Landeshauptstadt Dresden - 15.06.2015 16:26:31 Uhr 22.09.2019 13:09:23 Uhr

Theatre in Dresden

Regular performances by travelling theatre groups in Dresden are documented back into the 16th century. On occasions they also played for the Saxon court, though it was opera which dominated here.
In the 18th century, Caroline Neuber, the »mother of German theatre«, worked in Dresden.
In the first half of the 19th century, the State Theatre founded in 1814 was the determining factor in the city's theatre scene, with directors such as Ludwig Tieck and Karl Gutzkow. Further highlights in Dresden's theatre history were the performances of works by contemporary dramatists such as Ibsen, Strindberg, Wilde and Schnitzler around 1900.

After the First World War, the Alberttheater under Count von Seebach became an important venue for expressionist theatre.

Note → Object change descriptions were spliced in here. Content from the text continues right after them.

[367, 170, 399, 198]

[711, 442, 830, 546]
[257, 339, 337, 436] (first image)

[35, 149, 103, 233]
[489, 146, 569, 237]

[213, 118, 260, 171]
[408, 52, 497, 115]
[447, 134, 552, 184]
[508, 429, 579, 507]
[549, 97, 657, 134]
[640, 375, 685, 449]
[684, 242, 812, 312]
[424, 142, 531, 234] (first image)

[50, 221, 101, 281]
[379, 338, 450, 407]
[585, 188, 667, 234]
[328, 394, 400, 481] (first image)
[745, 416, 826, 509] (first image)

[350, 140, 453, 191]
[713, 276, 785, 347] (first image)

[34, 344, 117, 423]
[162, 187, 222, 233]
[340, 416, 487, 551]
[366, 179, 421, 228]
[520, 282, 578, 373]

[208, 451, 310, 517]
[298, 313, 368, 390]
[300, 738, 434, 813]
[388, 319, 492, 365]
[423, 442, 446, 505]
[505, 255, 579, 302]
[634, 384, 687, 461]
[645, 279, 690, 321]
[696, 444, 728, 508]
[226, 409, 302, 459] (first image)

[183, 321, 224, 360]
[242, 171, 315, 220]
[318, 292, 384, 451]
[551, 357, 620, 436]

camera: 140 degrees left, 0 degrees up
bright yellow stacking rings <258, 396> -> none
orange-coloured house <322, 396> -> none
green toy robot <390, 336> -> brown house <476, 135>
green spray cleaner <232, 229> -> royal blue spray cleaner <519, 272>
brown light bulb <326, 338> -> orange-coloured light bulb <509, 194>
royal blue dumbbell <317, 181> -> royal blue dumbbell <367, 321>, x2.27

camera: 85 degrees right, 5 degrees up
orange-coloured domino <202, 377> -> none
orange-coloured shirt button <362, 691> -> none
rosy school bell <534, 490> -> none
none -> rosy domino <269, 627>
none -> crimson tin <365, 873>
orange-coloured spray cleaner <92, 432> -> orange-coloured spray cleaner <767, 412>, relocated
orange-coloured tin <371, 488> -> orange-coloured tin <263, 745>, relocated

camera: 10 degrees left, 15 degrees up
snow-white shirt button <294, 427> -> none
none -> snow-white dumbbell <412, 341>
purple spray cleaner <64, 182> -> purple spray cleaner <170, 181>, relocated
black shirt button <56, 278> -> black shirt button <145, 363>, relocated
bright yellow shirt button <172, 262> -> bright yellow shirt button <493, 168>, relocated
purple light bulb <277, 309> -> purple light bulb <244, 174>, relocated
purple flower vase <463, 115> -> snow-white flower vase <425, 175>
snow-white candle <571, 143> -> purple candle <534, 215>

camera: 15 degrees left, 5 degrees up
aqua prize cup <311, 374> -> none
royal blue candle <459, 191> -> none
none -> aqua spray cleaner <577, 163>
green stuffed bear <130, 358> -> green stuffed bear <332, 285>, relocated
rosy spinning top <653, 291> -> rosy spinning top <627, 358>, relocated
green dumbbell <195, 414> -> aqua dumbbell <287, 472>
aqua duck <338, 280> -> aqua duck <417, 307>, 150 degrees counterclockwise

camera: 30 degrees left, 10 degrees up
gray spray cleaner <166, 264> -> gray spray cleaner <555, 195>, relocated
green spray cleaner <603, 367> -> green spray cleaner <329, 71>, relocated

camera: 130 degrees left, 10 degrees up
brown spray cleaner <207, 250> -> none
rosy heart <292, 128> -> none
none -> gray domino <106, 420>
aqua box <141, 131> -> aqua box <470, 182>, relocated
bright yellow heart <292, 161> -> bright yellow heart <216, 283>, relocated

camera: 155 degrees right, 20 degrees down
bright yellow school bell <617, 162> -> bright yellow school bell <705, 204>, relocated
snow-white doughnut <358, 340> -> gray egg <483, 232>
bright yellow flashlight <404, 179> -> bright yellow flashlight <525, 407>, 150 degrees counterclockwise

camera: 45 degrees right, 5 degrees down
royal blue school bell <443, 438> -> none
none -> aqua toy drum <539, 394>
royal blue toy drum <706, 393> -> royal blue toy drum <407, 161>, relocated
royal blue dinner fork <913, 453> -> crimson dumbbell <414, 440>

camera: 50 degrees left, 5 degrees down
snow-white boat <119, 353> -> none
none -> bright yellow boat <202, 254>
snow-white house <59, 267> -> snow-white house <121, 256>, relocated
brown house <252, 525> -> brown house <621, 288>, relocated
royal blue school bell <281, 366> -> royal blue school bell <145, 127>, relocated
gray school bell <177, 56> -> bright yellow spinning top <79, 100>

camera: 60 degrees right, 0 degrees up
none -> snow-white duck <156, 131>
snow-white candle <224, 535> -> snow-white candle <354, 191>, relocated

Literary works by Walter Hasenclever and Oskar Kokoschka, who lived in Dresden, and by Friedrich Wolff and Reinhard Goering influenced theatre all over Germany.

Dresden's theatres all lay in ruins at the end of the Second World War. Nevertheless, the first performances were put on already in July 1945, and the rebuilt Schauspielhaus theatre was opened again in 1948.

During the GDR years, dependable repertoire theatre dominated, whereby highlights were set with premieres by Peter Hacks in the 1970s and with Wolfgang Engel's 1980s productions of works by Heiner Müller.

In the period immediately prior to the 1989 revolution, the theatre brought explosive political allegories to the stage – still today legendary: »The Knights of the Round Table« by Christoph Hein.